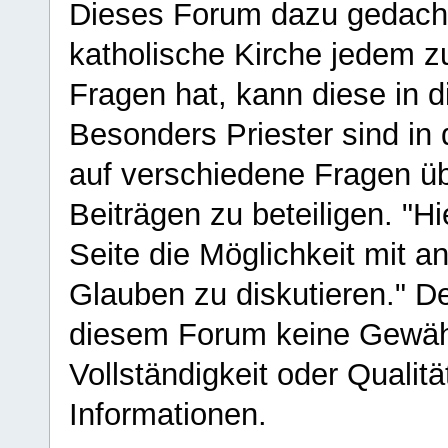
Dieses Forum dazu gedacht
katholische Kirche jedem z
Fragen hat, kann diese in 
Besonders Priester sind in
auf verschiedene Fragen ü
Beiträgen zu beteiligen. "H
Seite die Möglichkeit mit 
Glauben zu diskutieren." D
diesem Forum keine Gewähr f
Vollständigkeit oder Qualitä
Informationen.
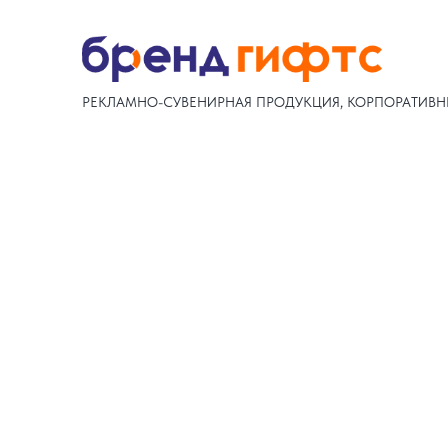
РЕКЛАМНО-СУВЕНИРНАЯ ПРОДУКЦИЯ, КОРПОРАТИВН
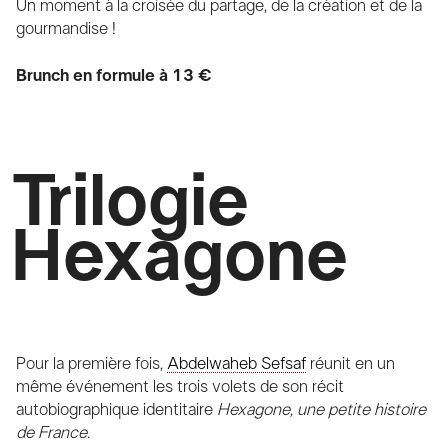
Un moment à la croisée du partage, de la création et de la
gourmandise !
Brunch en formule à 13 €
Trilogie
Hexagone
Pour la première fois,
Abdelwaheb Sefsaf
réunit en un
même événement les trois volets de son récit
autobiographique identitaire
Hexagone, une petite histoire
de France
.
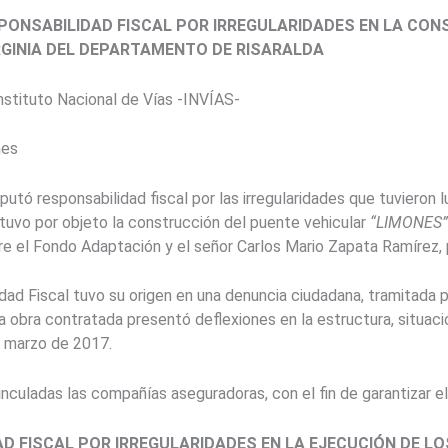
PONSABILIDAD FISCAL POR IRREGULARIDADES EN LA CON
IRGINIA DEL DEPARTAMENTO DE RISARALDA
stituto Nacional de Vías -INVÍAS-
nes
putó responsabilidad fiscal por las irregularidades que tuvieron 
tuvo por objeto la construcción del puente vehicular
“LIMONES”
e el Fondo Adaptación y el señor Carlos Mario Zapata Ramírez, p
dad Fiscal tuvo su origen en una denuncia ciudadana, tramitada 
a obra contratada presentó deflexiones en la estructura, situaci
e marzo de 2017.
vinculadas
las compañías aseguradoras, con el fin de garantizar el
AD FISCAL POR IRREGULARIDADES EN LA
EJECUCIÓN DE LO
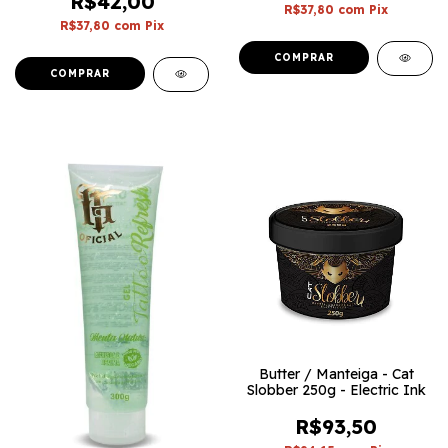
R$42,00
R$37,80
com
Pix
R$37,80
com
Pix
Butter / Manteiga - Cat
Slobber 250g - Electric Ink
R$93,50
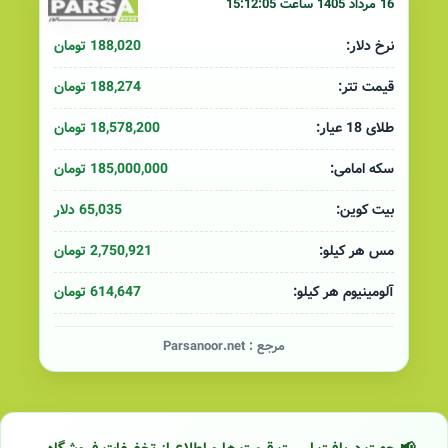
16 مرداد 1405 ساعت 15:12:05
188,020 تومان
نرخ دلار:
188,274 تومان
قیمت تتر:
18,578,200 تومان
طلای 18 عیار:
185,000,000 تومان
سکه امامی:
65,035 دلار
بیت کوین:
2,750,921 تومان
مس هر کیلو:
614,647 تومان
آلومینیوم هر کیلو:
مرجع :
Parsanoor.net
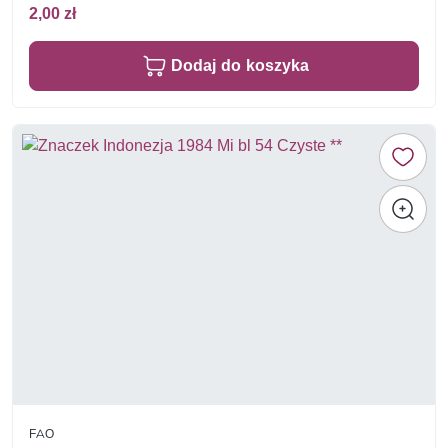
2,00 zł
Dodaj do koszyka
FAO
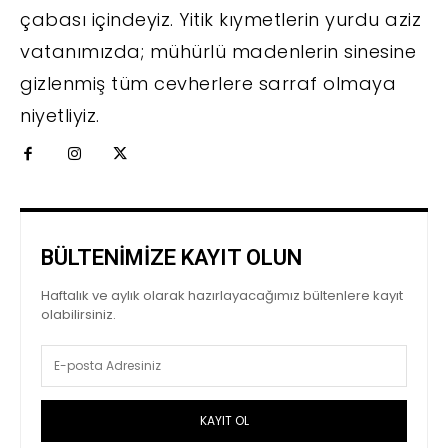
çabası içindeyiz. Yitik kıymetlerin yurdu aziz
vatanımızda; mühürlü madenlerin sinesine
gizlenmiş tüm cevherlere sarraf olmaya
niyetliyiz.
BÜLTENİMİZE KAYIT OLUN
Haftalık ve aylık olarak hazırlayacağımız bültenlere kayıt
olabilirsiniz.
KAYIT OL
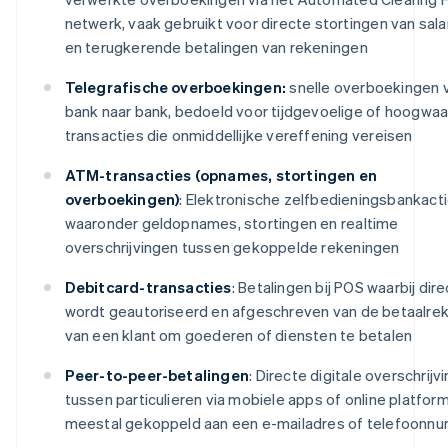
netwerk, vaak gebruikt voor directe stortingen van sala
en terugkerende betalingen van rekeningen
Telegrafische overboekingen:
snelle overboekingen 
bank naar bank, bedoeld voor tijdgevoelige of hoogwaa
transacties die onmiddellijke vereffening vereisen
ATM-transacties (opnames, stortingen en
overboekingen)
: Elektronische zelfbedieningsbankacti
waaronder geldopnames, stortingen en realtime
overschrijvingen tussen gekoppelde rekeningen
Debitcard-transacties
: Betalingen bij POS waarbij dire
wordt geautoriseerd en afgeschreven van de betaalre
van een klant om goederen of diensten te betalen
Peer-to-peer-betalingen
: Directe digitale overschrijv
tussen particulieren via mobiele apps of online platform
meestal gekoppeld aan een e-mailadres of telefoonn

▸ EXERCISE REQUIREMENTS: What should come back is an exact copy of the lines above from the line with "dad Fiscal tuvo" to the line with "bank naar bank, bedoeld", both included, minus the pictures.

▸ ANSWER BOX:
dad Fiscal tuvo su origen en una denuncia ciudadana, tramitada 
a obra contratada presentó deflexiones en la estructura, situaci
e marzo de 2017.
vinculadas
las compañías aseguradoras, con el fin de garantizar el
AD FISCAL POR IRREGULARIDADES EN LA
EJECUCIÓN DE LO
R$42,00
R$37,80
com
Pix
R$37,80
com
Pix
Butter / Manteiga - Cat
Slobber 250g - Electric Ink
R$93,50
16 مرداد 1405 ساعت 15:12:05
188,020 تومان
نرخ دلار:
188,274 تومان
قیمت تتر:
18,578,200 تومان
طلای 18 عیار:
185,000,000 تومان
سکه امامی:
65,035 دلار
بیت کوین:
2,750,921 تومان
مس هر کیلو:
614,647 تومان
آلومینیوم هر کیلو:
مرجع :
Parsanoor.net
2,00 zł
Dodaj do koszyka
FAO
çabası içindeyiz. Yitik kıymetlerin yurdu aziz
vatanımızda; mühürlü madenlerin sinesine
gizlenmiş tüm cevherlere sarraf olmaya
niyetliyiz.
BÜLTENİMİZE KAYIT OLUN
Haftalık ve aylık olarak hazırlayacağımız bültenlere kayıt
olabilirsiniz.
KAYIT OL
netwerk, vaak gebruikt voor directe stortingen van sala
en terugkerende betalingen van rekeningen
Telegrafische overboekingen:
snelle overboekingen 
bank naar bank, bedoeld voor tijdgevoelige of hoogwaa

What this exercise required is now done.